- Goal of the exercise:
Throughout the listing that follows, find each line with the word "ranura" and copy it.

- Provided records:
#####

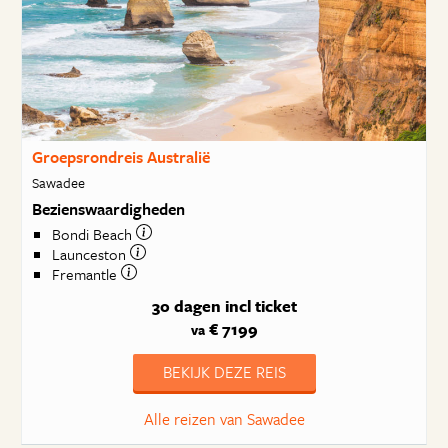
Groepsrondreis Australië
Sawadee
Bezienswaardigheden
Bondi Beach
Launceston
Fremantle
30 dagen
incl ticket
€ 7199
va
BEKIJK DEZE REIS
Alle reizen van Sawadee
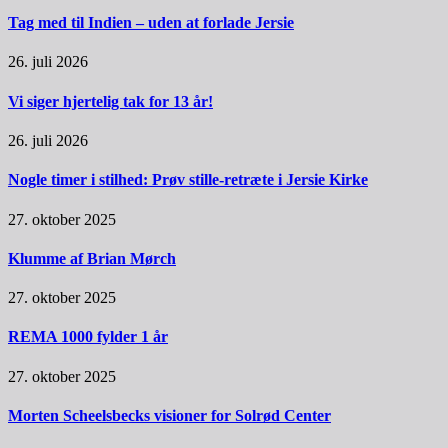
Tag med til Indien – uden at forlade Jersie
26. juli 2026
Vi siger hjertelig tak for 13 år!
26. juli 2026
Nogle timer i stilhed: Prøv stille-retræte i Jersie Kirke
27. oktober 2025
Klumme af Brian Mørch
27. oktober 2025
REMA 1000 fylder 1 år
27. oktober 2025
Morten Scheelsbecks visioner for Solrød Center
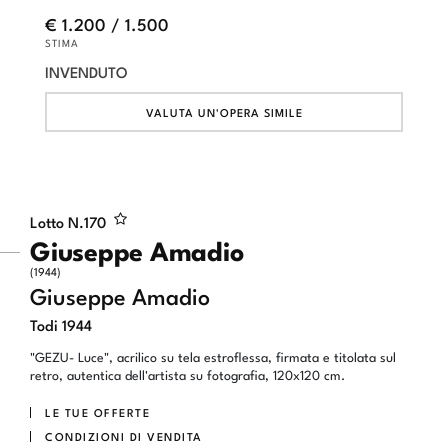
€ 1.200 / 1.500
STIMA
INVENDUTO
VALUTA UN'OPERA SIMILE
Lotto N.
170
Giuseppe Amadio
(1944)
Giuseppe Amadio
Todi 1944
"GEZU- Luce", acrilico su tela estroflessa, firmata e titolata sul
retro, autentica dell'artista su fotografia, 120x120 cm.
LE TUE OFFERTE
CONDIZIONI DI VENDITA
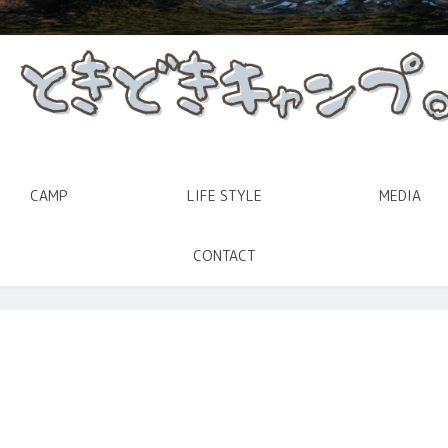
CAMP
LIFE STYLE
MEDIA
CONTACT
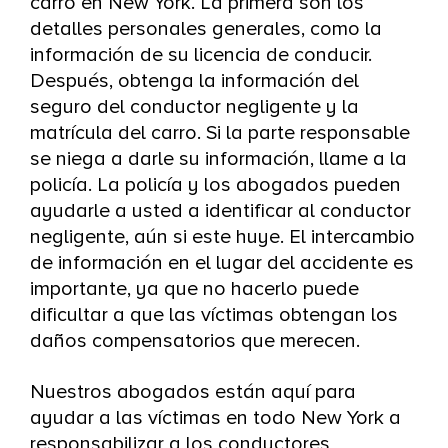
carro en New York. La primera son los
detalles personales generales, como la
información de su licencia de conducir.
Después, obtenga la información del
seguro del conductor negligente y la
matrícula del carro. Si la parte responsable
se niega a darle su información, llame a la
policía. La policía y los abogados pueden
ayudarle a usted a identificar al conductor
negligente, aún si este huye. El intercambio
de información en el lugar del accidente es
importante, ya que no hacerlo puede
dificultar a que las víctimas obtengan los
daños compensatorios que merecen.
Nuestros abogados están aquí para
ayudar a las víctimas en todo New York a
responsabilizar a los conductores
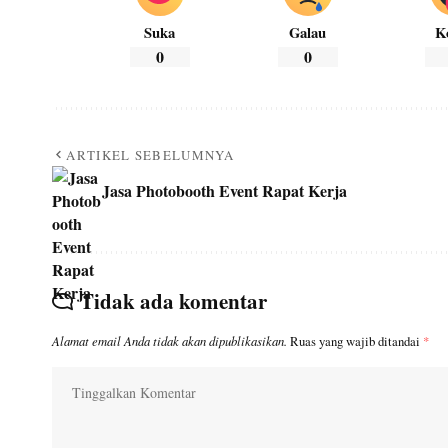
Suka
Galau
K
0
0
ARTIKEL SEBELUMNYA
Jasa Photobooth Event Rapat Kerja
Tidak ada komentar
Alamat email Anda tidak akan dipublikasikan.
Ruas yang wajib ditandai
*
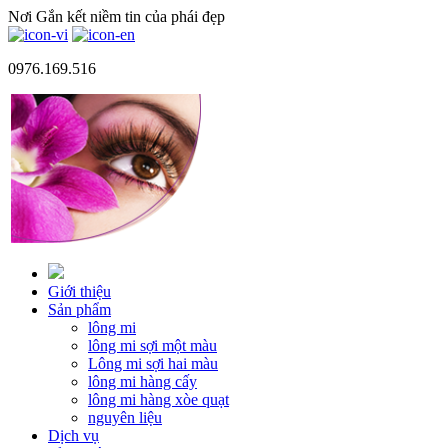
Nơi Gắn kết niềm tin của phái đẹp
0976.169.516
Giới thiệu
Sản phẩm
lông mi
lông mi sợi một màu
Lông mi sợi hai màu
lông mi hàng cấy
lông mi hàng xòe quạt
nguyên liệu
Dịch vụ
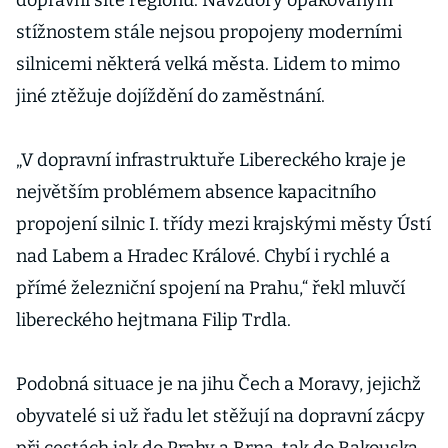
dopravní sítě regionů. Navzdory opakovaným
stížnostem stále nejsou propojeny moderními
silnicemi některá velká města. Lidem to mimo
jiné ztěžuje dojíždění do zaměstnání.
„V dopravní infrastruktuře Libereckého kraje je
největším problémem absence kapacitního
propojení silnic I. třídy mezi krajskými městy Ústí
nad Labem a Hradec Králové. Chybí i rychlé a
přímé železniční spojení na Prahu,“ řekl mluvčí
libereckého hejtmana Filip Trdla.
Podobná situace je na jihu Čech a Moravy, jejichž
obyvatelé si už řadu let stěžují na dopravní zácpy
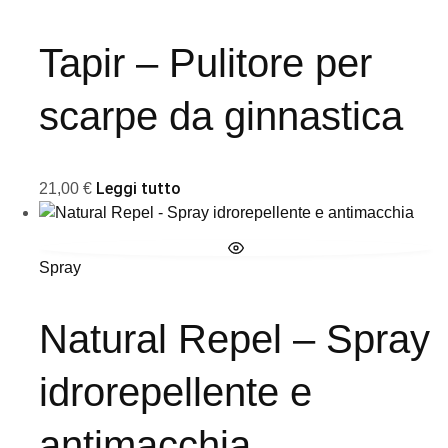
Tapir – Pulitore per
scarpe da ginnastica
Leggi tutto
21,00
€
Spray
Natural Repel – Spray
idrorepellente e
antimacchia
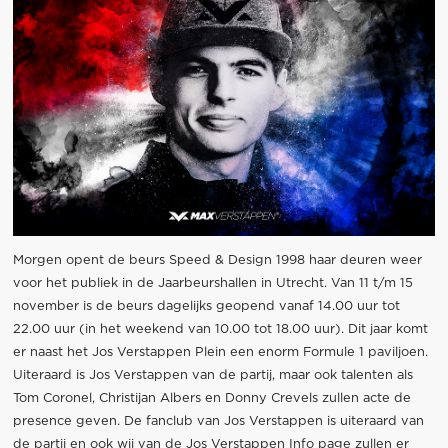
Morgen opent de beurs Speed & Design 1998 haar deuren weer
voor het publiek in de Jaarbeurshallen in Utrecht. Van 11 t/m 15
november is de beurs dagelijks geopend vanaf 14.00 uur tot
22.00 uur (in het weekend van 10.00 tot 18.00 uur). Dit jaar komt
er naast het Jos Verstappen Plein een enorm Formule 1 paviljoen.
Uiteraard is Jos Verstappen van de partij, maar ook talenten als
Tom Coronel, Christijan Albers en Donny Crevels zullen acte de
presence geven. De fanclub van Jos Verstappen is uiteraard van
de partij en ook wij van de Jos Verstappen Info page zullen er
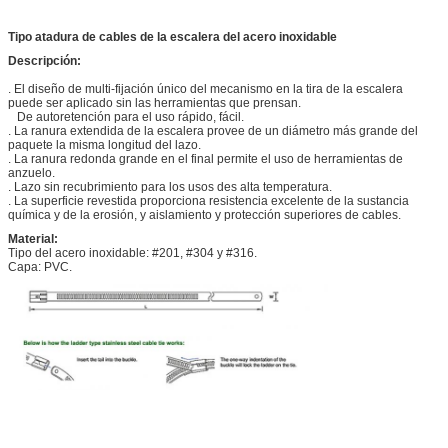
Tipo atadura de cables de la escalera del acero inoxidable
Descripción:
. El diseño de multi-fijación único del mecanismo en la tira de la escalera
puede ser aplicado sin las herramientas que prensan.
De autoretención para el uso rápido, fácil.
. La ranura extendida de la escalera provee de un diámetro más grande del
paquete la misma longitud del lazo.
. La ranura redonda grande en el final permite el uso de herramientas de
anzuelo.
. Lazo sin recubrimiento para los usos des alta temperatura.
. La superficie revestida proporciona resistencia excelente de la sustancia
química y de la erosión, y aislamiento y protección superiores de cables.
Material:
Tipo del acero inoxidable: #201, #304 y #316.
Capa: PVC.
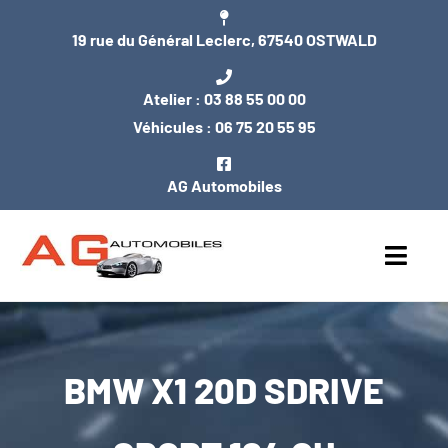
Passer
19 rue du Général Leclerc, 67540 OSTWALD
au
contenu
Atelier :
03 88 55 00 00
Véhicules :
06 75 20 55 95
AG Automobiles
Toggl
Navig
ACCUEIL
BMW X1 20D SDRIVE
NOS VÉHICULES
ENTRETIEN / MÉCANIQUE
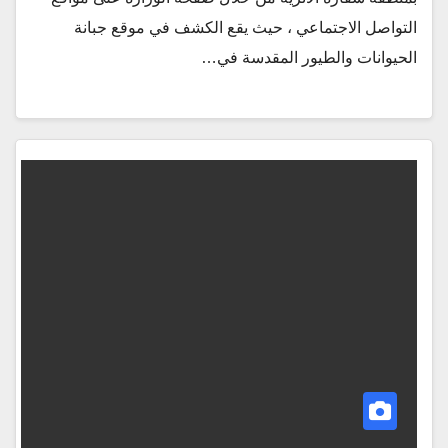
التواصل الاجتماعي ، حيث يقع الكشف في موقع جبانة
الحيوانات والطيور المقدسة في…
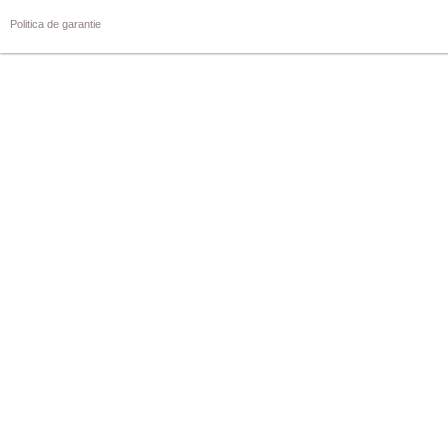
Politica de garantie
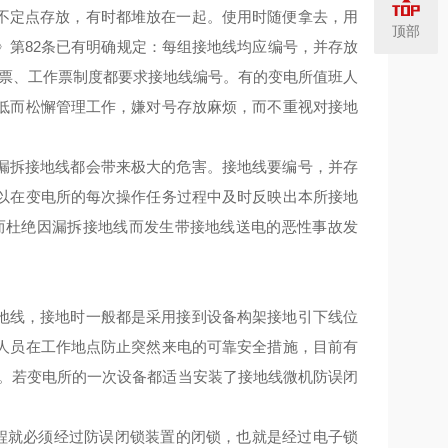
不定点存放，有时都堆放在一起。使用时随便拿去，用
顶部
》第82条已有明确规定：每组接地线均应编号，并存放
作票、工作票制度都要求接地线编号。有的变电所值班人
低而松懈管理工作，嫌对号存放麻烦，而不重视对接地
漏拆接地线都会带来极大的危害。接地线要编号，并存
以在变电所的每次操作任务过程中及时反映出本所接地
而杜绝因漏拆接地线而发生带接地线送电的恶性事故发
地线，接地时一般都是采用接到设备构架接地引下线位
人员在工作地点防止突然来电的可靠安全措施，目前有
置。若变电所的一次设备都适当安装了接地线微机防误闭
过程就必须经过防误闭锁装置的闭锁，也就是经过电子锁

#####

- Result:
. La ranura extendida de la escalera provee de un diámetro más grande del
. La ranura redonda grande en el final permite el uso de herramientas de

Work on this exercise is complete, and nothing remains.